Passage to read>
******

Recently an Ohio Court of Appeals held that the beneficiary of a trust could hold her uncle, who was the trustee liable for loss of trust assets for bad investments. Let's learn more about that!

Kim: If you help manage funds for a family member can you be sued if your investment goes bad?

Mike: Yes. In this case the uncle was a trustee of a trust for his niece with over $71,000 in it and apparently lost all of the money in the dot com crash. The niece sued her uncle and won for among other things breach of fiduciary duty for the bad investments. The lesson learned here is that if you take on a family responsibility of handle investments for a family member or other beneficiary as a trustee you have to be careful or you could end up being liable for all of the losses. Trusts are valuable tools in estate planning and are used many times to protect money inherited by minors or adults who can't handle their own affairs. However the choice of trustee of the trust is important.

Kim: should an individual ever be trustees of a trust?

Mike: In many situations a bank trust or other trust company is the right choice. They have professional management to handle the investments and all of the paper work required for trusts including reports to beneficiaries and tax return. If they make a mistake they have the resources to fix it. However, if the amount of money you have in the trust is too small, it becomes cost prohibitive to use a trust. Many banks and trust companies have minimum fees that could end up sucking up all of the earnings of the trust. Typical trust fees range from 1 to 2% depending on how much you have in the trust. In situation with smaller trusts you probably should use an individual trustee.

Kim: If you are the trustee for a family member, what should you do to protect yourself so you don't incur any liability?

******

Write out the passage about trustee liability word for word, between "Recently an Ohio" and "more about that!", inclusive. The entries that follow were drawn from a separate source.

(Stored data entries)
******

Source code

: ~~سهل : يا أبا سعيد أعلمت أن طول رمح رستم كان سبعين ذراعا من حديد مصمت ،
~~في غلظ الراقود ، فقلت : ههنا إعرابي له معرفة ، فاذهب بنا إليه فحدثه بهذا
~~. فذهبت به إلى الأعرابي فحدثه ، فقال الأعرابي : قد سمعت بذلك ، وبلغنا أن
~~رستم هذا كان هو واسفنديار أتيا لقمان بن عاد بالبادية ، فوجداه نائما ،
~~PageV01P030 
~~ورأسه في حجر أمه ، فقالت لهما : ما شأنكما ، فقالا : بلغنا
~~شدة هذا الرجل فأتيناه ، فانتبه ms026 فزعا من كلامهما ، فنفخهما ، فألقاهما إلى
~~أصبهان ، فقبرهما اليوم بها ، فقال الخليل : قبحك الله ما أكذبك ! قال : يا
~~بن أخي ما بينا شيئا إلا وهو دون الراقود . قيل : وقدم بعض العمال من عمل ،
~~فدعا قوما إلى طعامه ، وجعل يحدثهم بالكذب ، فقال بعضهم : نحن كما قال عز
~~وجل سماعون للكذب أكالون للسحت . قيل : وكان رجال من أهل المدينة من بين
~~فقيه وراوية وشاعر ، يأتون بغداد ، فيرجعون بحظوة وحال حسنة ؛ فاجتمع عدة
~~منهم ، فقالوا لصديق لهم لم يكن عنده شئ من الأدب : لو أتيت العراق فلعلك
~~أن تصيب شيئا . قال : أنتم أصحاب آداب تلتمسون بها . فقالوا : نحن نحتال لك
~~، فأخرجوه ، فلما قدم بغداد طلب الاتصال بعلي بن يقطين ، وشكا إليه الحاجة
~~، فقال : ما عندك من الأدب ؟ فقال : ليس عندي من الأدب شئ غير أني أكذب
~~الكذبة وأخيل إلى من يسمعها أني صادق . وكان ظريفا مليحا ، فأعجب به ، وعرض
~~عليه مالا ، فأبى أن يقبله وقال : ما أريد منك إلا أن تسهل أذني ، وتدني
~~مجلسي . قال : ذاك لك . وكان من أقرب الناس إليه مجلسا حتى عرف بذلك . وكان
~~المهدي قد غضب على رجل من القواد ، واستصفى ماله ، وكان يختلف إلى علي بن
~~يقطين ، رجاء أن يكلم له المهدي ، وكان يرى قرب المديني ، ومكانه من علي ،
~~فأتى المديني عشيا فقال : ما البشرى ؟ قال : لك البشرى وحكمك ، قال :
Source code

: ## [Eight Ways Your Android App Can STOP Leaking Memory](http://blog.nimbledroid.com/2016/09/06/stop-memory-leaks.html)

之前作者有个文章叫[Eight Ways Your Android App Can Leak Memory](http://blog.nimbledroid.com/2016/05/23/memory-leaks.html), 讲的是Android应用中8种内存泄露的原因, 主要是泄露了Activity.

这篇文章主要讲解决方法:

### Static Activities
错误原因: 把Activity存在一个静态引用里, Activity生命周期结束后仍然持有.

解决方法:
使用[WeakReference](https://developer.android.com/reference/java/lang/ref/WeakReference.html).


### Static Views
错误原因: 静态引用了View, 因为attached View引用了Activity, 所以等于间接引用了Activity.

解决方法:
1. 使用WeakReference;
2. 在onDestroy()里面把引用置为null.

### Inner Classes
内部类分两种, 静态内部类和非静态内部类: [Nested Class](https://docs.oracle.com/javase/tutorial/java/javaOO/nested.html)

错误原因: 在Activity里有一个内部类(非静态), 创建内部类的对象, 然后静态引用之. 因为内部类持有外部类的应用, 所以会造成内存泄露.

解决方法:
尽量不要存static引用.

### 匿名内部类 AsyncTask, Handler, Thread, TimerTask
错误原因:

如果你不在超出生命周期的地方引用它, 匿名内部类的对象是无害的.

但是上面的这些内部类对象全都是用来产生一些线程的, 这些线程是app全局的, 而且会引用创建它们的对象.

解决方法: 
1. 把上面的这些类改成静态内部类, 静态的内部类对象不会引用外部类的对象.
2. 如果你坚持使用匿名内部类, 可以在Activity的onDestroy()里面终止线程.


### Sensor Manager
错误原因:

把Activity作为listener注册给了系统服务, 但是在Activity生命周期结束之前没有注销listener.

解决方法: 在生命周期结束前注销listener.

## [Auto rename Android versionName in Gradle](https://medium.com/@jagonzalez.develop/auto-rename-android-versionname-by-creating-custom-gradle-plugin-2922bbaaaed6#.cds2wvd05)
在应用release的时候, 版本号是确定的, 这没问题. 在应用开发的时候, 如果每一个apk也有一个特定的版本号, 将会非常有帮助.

******

Solution to this problem>
Recently an Ohio Court of Appeals held that the beneficiary of a trust could hold her uncle, who was the trustee liable for loss of trust assets for bad investments. Let's learn more about that!